• EXERCISE:
Every line of the data below must be output exactly, with images left out.

'''

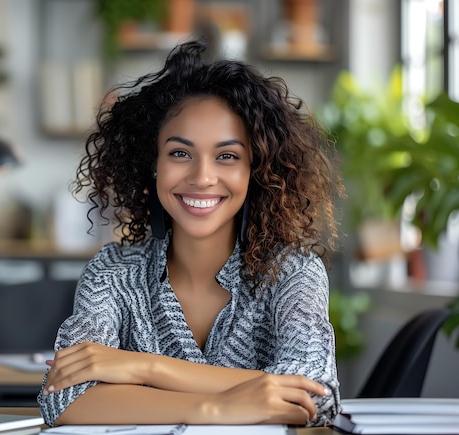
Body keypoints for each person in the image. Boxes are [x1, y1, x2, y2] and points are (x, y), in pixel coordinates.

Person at [38, 39, 343, 427]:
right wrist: (218, 408)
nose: (202, 177)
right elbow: (62, 399)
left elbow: (313, 396)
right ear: (153, 164)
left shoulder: (293, 273)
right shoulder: (114, 272)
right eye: (180, 153)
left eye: (227, 156)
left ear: (257, 170)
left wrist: (145, 368)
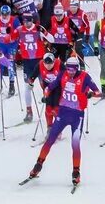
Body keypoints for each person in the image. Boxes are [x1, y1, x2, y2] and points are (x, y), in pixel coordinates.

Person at [27, 55, 100, 187]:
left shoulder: (84, 77)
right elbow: (50, 87)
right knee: (50, 139)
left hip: (77, 116)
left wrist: (91, 94)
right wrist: (46, 94)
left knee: (75, 144)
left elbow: (98, 92)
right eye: (68, 69)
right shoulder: (62, 74)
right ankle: (38, 165)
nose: (70, 72)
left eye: (73, 70)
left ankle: (76, 172)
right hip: (63, 113)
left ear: (77, 68)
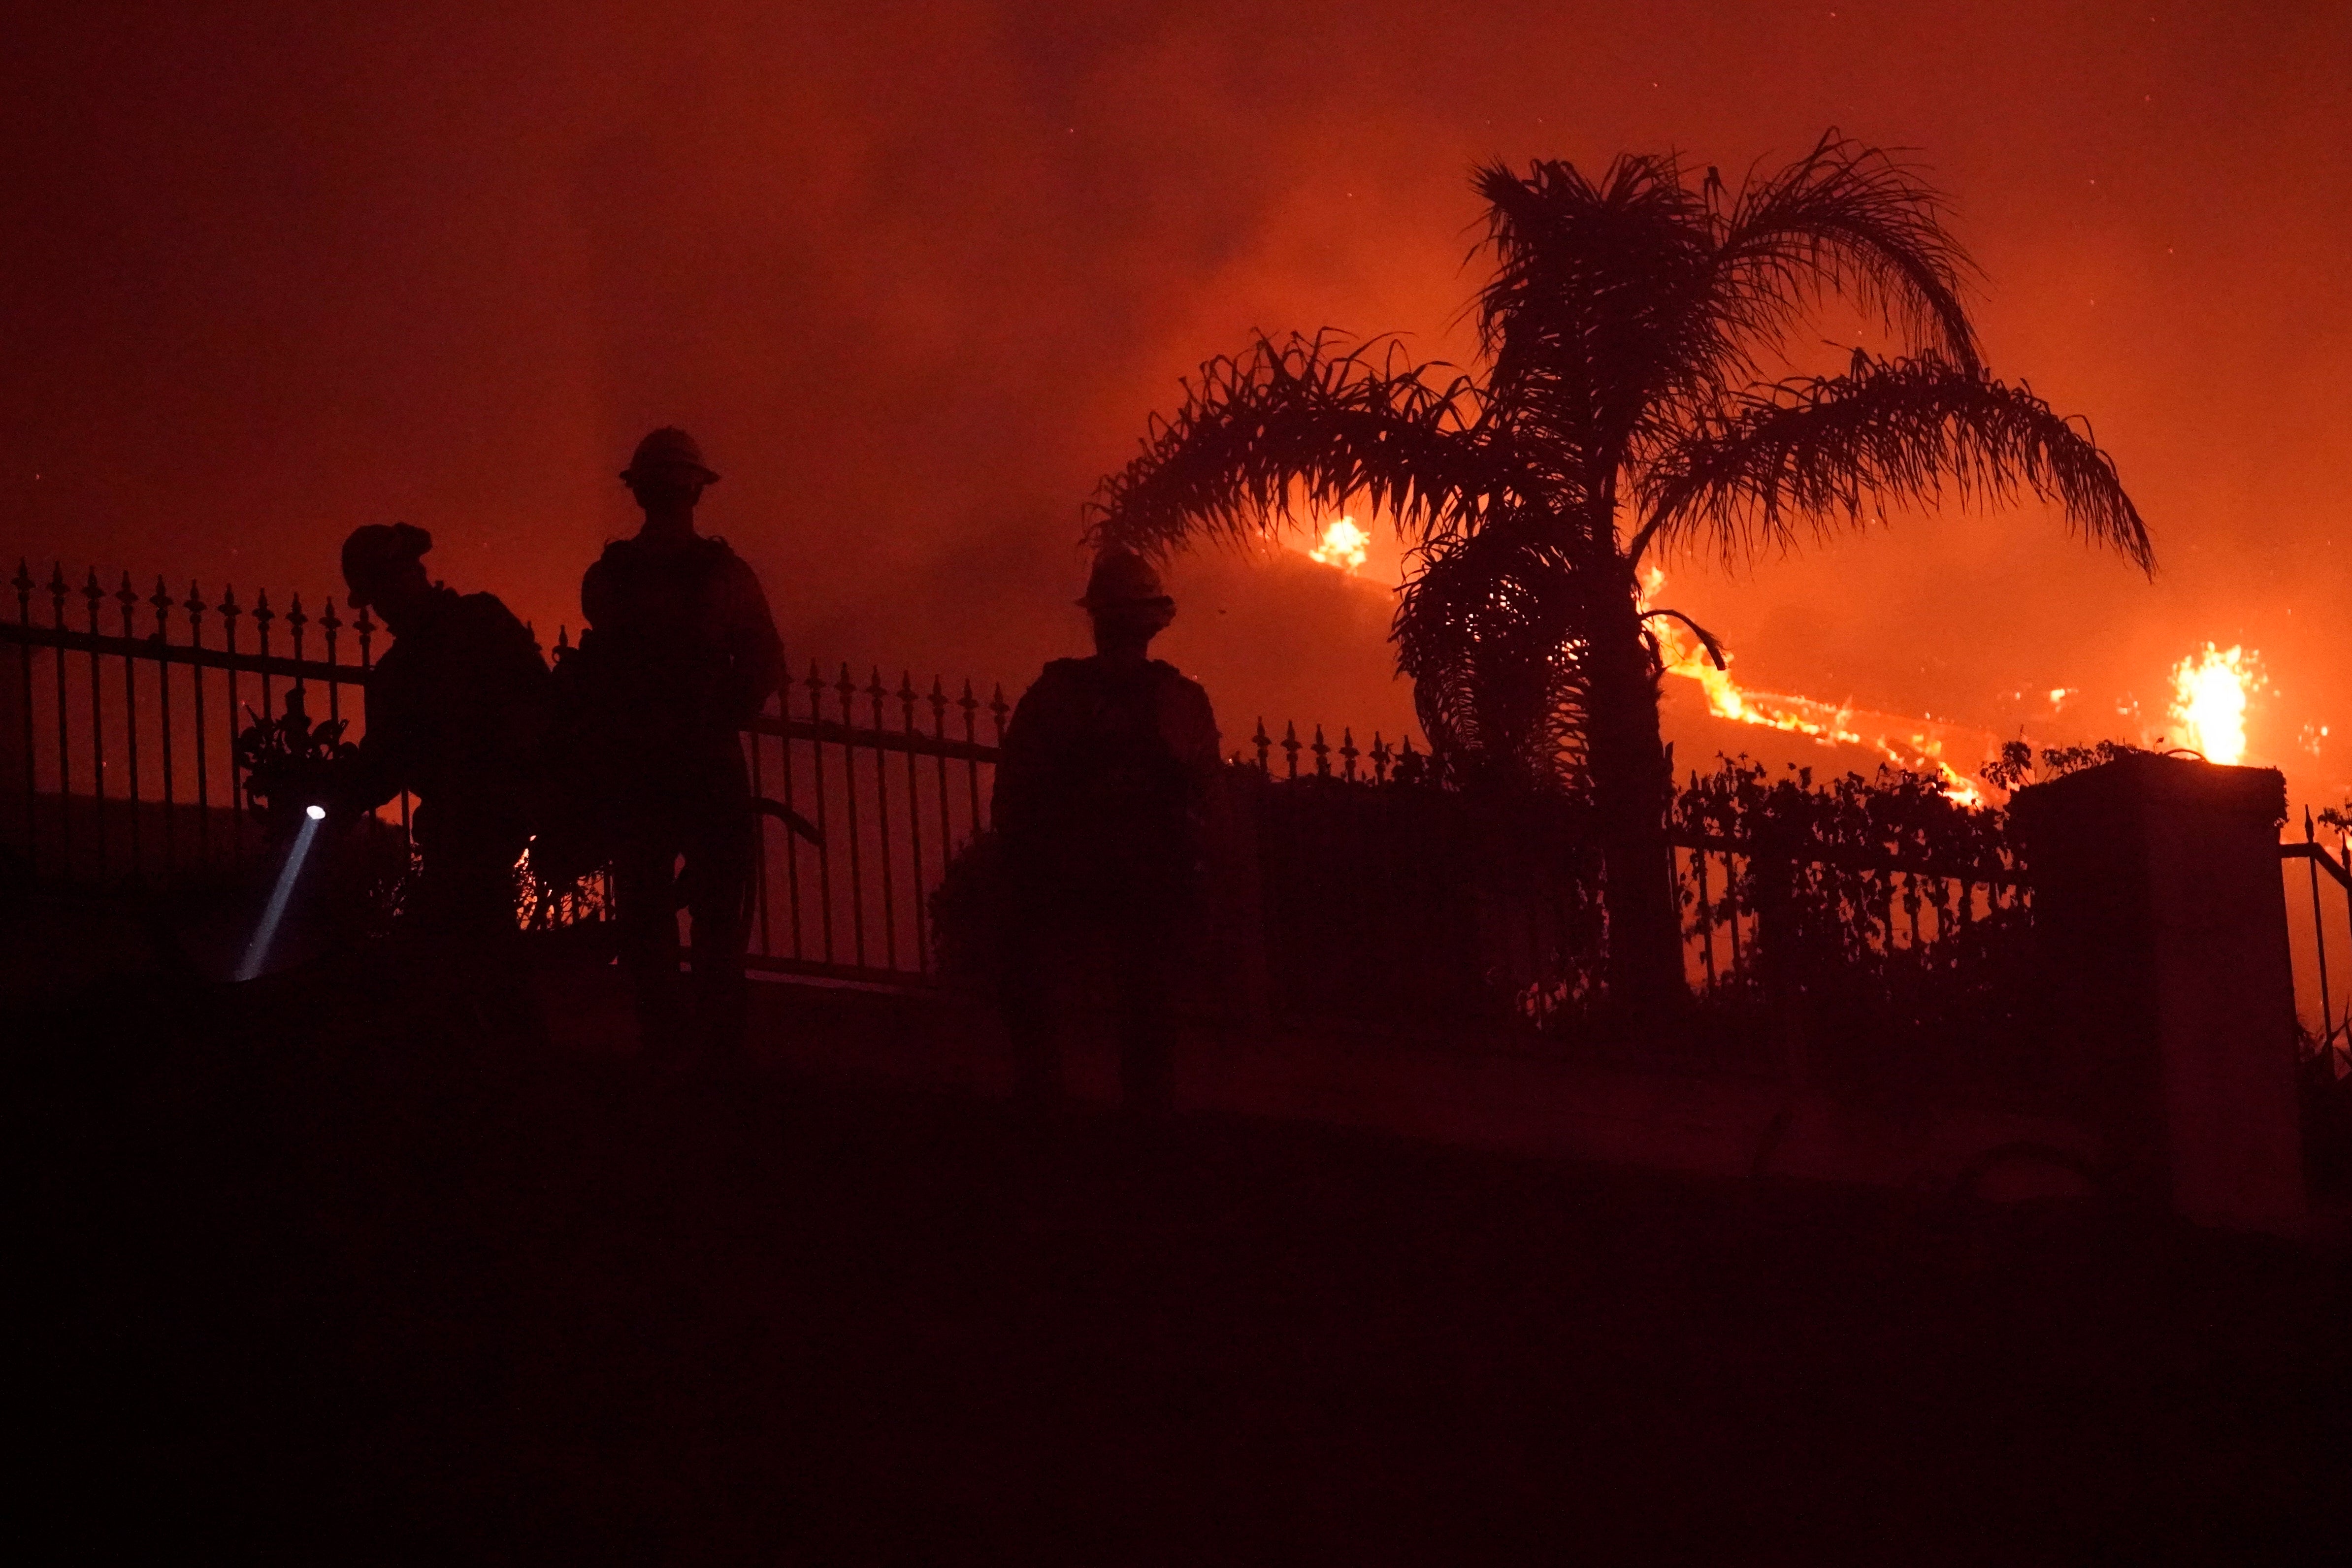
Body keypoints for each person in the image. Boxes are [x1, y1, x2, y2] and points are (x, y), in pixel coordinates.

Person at [572, 427, 782, 1062]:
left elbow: (600, 676)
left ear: (639, 492)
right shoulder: (727, 576)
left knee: (645, 911)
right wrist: (718, 717)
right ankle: (718, 1052)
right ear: (697, 489)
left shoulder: (608, 579)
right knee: (718, 917)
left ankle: (664, 1045)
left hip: (636, 768)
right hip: (707, 765)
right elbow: (765, 662)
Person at [991, 546, 1221, 1116]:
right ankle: (1146, 1126)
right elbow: (1207, 801)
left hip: (1064, 873)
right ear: (1152, 624)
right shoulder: (1181, 701)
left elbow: (1014, 793)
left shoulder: (1055, 696)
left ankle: (1043, 1111)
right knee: (1147, 1008)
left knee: (1038, 996)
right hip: (1147, 877)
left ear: (1097, 620)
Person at [339, 523, 551, 1014]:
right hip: (469, 826)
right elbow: (383, 765)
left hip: (488, 820)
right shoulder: (414, 662)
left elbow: (539, 707)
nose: (386, 604)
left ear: (414, 573)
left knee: (463, 950)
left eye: (388, 584)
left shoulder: (473, 626)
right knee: (477, 951)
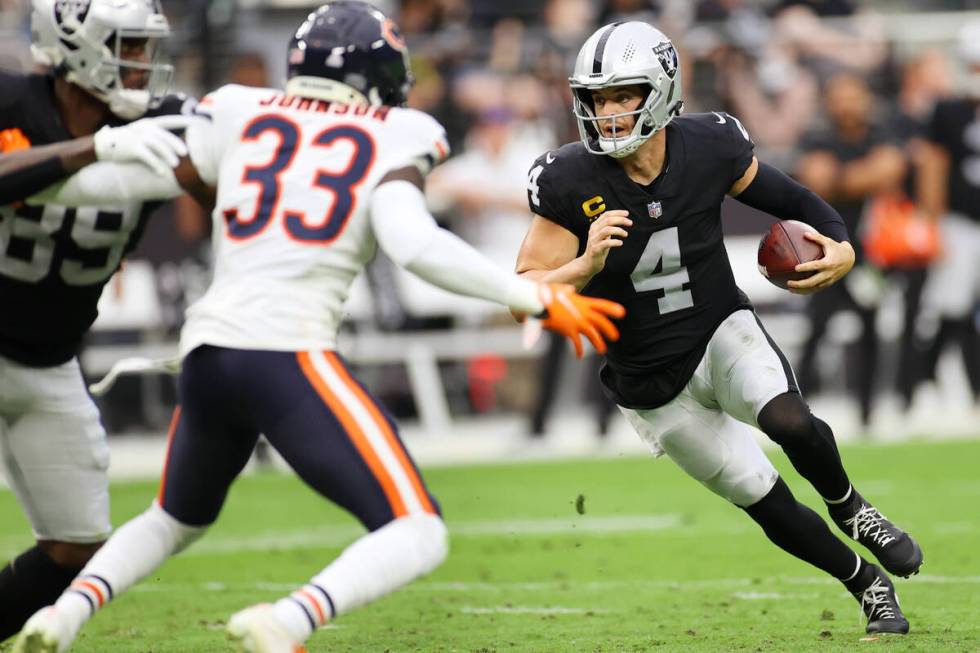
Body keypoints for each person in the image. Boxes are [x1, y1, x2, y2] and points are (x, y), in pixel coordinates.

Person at [12, 3, 623, 652]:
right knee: (419, 527)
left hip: (208, 352)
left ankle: (60, 616)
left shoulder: (238, 109)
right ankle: (289, 619)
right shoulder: (400, 131)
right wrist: (526, 295)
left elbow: (93, 183)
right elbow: (412, 243)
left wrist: (65, 158)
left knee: (173, 516)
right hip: (285, 353)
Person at [514, 21, 920, 635]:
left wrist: (841, 245)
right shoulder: (571, 179)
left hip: (718, 328)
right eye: (596, 99)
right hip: (650, 383)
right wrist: (584, 264)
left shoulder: (709, 144)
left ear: (660, 90)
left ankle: (852, 508)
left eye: (623, 95)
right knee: (764, 497)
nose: (608, 112)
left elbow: (800, 203)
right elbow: (522, 297)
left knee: (788, 420)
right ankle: (865, 583)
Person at [0, 0, 196, 641]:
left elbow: (229, 177)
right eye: (128, 46)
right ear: (75, 47)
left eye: (145, 47)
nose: (142, 63)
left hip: (49, 360)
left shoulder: (162, 121)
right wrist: (95, 148)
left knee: (78, 549)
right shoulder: (11, 102)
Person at [794, 73, 906, 428]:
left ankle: (868, 412)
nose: (847, 103)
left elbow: (890, 170)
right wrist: (862, 177)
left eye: (853, 95)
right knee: (816, 331)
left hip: (868, 256)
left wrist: (841, 180)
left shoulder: (881, 133)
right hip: (823, 253)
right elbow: (816, 179)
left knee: (872, 330)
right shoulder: (817, 136)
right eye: (840, 96)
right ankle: (795, 411)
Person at [915, 22, 980, 403]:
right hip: (958, 221)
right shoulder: (949, 110)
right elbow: (933, 167)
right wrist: (932, 225)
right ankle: (927, 379)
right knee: (951, 305)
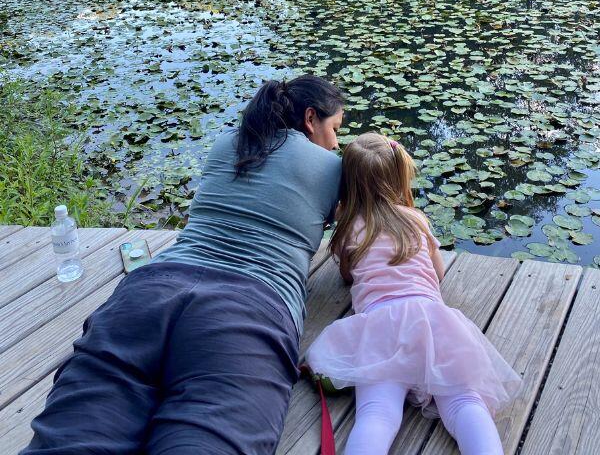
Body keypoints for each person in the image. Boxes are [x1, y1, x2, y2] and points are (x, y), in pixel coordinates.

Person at [21, 75, 344, 455]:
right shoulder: (332, 166)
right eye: (335, 128)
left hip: (150, 290)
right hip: (249, 311)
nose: (337, 141)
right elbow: (371, 231)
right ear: (310, 119)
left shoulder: (229, 144)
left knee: (73, 436)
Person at [306, 132, 521, 455]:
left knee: (377, 413)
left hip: (378, 330)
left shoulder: (350, 229)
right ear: (398, 178)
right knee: (464, 402)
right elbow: (439, 273)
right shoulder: (416, 220)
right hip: (430, 323)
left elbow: (349, 276)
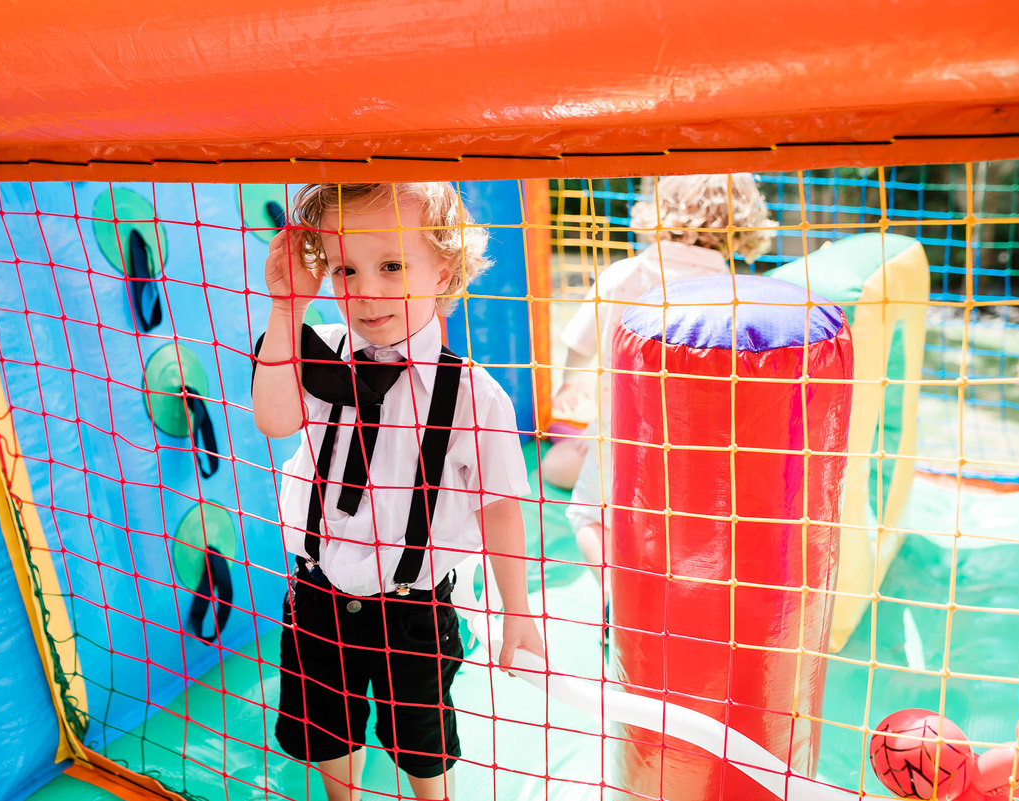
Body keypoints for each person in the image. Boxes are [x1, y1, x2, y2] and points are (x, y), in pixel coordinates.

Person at [251, 182, 545, 801]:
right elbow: (274, 420)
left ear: (445, 270)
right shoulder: (316, 349)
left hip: (412, 609)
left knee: (422, 738)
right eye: (345, 270)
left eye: (391, 265)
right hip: (316, 593)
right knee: (324, 728)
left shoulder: (473, 395)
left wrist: (516, 608)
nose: (366, 291)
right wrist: (287, 309)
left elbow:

'''

• YOUR SOLUTION:
Body keypoints for each person in the image. Boxes are [x1, y1, x2, y2] and points are (x, y), in pixel coordinates.

Person at [38, 39, 343, 427]:
right wrist: (218, 408)
nose: (202, 177)
right elbow: (62, 399)
left elbow: (313, 396)
right ear: (153, 164)
left shoulder: (293, 273)
right shoulder: (114, 272)
right eye: (180, 153)
left eye: (227, 156)
left ear: (257, 170)
left wrist: (145, 368)
Body keypoints for each person in the image. Boxes are [x1, y1, x2, y2] and points are (x, y), in pixel coordinates.

Person at [27, 55, 100, 187]:
left shoulder: (84, 77)
right elbow: (50, 87)
right knee: (50, 139)
left hip: (77, 116)
left wrist: (91, 94)
right wrist: (46, 94)
left knee: (75, 144)
left elbow: (98, 92)
right eye: (68, 69)
right shoulder: (62, 74)
right ankle: (38, 165)
nose: (70, 72)
left eye: (73, 70)
left ankle: (76, 172)
right hip: (63, 113)
left ear: (77, 68)
Body keypoints for each person in the image. Boxes are [x1, y1, x2, y2] and points are (x, y), in pixel coordinates.

Person at [572, 427, 782, 1062]:
left elbow: (600, 676)
left ear: (639, 492)
right shoulder: (727, 576)
left knee: (645, 911)
right wrist: (718, 717)
right ankle: (718, 1052)
right ear: (697, 489)
left shoulder: (608, 579)
right knee: (718, 917)
left ankle: (664, 1045)
left hip: (636, 768)
right hip: (707, 765)
right elbow: (765, 662)
Person at [991, 546, 1221, 1116]:
right ankle: (1146, 1126)
right elbow: (1207, 801)
left hip: (1064, 873)
right ear: (1152, 624)
right shoulder: (1181, 701)
left elbow: (1014, 793)
left shoulder: (1055, 696)
left ankle: (1043, 1111)
right knee: (1147, 1008)
left knee: (1038, 996)
right hip: (1147, 877)
left ear: (1097, 620)
Person at [339, 523, 551, 1014]:
right hip: (469, 826)
right elbow: (383, 765)
left hip: (488, 820)
right shoulder: (414, 662)
left elbow: (539, 707)
nose: (386, 604)
left ear: (414, 573)
left knee: (463, 950)
left eye: (388, 584)
left shoulder: (473, 626)
right knee: (477, 951)
Body keypoints for each person in the image. Boxes are [x1, y1, x2, y2] and points are (x, y), in pixel coordinates.

Person at [12, 3, 623, 652]:
right knee: (419, 527)
left hip: (208, 352)
left ankle: (60, 616)
left shoulder: (238, 109)
right ankle: (289, 619)
right shoulder: (400, 131)
right wrist: (526, 295)
left elbow: (93, 183)
right elbow: (412, 243)
left wrist: (65, 158)
left knee: (173, 516)
right hip: (285, 353)
Person at [514, 21, 920, 635]:
left wrist: (841, 245)
right shoulder: (571, 179)
left hip: (718, 328)
right eye: (596, 99)
right hip: (650, 383)
right wrist: (584, 264)
left shoulder: (709, 144)
left ear: (660, 90)
left ankle: (852, 508)
left eye: (623, 95)
right knee: (764, 497)
nose: (608, 112)
left elbow: (800, 203)
right elbow: (522, 297)
left knee: (788, 420)
right ankle: (865, 583)
Person at [0, 0, 196, 641]:
left elbow: (229, 177)
right eye: (128, 46)
right ear: (75, 47)
left eye: (145, 47)
nose: (142, 63)
left hip: (49, 360)
left shoulder: (162, 121)
right wrist: (95, 148)
left knee: (78, 549)
right shoulder: (11, 102)
Person at [794, 73, 906, 428]:
left ankle: (868, 412)
nose: (847, 103)
left elbow: (890, 170)
right wrist: (862, 177)
left eye: (853, 95)
right knee: (816, 331)
left hip: (868, 256)
left wrist: (841, 180)
left shoulder: (881, 133)
right hip: (823, 253)
right elbow: (816, 179)
left knee: (872, 330)
right shoulder: (817, 136)
right eye: (840, 96)
right ankle: (795, 411)
Person at [915, 22, 980, 403]:
right hip: (958, 221)
right shoulder: (949, 110)
right elbow: (933, 167)
right wrist: (932, 225)
right ankle: (927, 379)
right knee: (951, 305)
Body keypoints for each person in the image. Boxes are [x1, y1, x2, y2] and points are (x, y), in pixel coordinates.

Person at [21, 75, 344, 455]:
right shoulder: (332, 166)
right eye: (335, 128)
left hip: (150, 290)
right hip: (249, 311)
nose: (337, 141)
right elbow: (371, 231)
right ear: (310, 119)
left shoulder: (229, 144)
left knee: (73, 436)
Person at [306, 132, 521, 455]:
left knee: (377, 413)
left hip: (378, 330)
left shoulder: (350, 229)
right ear: (398, 178)
right knee: (464, 402)
right elbow: (439, 273)
right shoulder: (416, 220)
right hip: (430, 323)
left elbow: (349, 276)
Body keypoints for each person in the image. Boxes are [x1, y1, x2, y2] and points are (x, y), in pixel coordinates.

Person at [251, 182, 545, 801]:
right elbow: (274, 420)
left ear: (445, 270)
right shoulder: (316, 349)
left hip: (412, 609)
left knee: (422, 738)
right eye: (345, 270)
left eye: (391, 265)
right hip: (316, 593)
right knee: (324, 728)
left shoulder: (473, 395)
left wrist: (516, 608)
nose: (366, 291)
right wrist: (287, 309)
left elbow:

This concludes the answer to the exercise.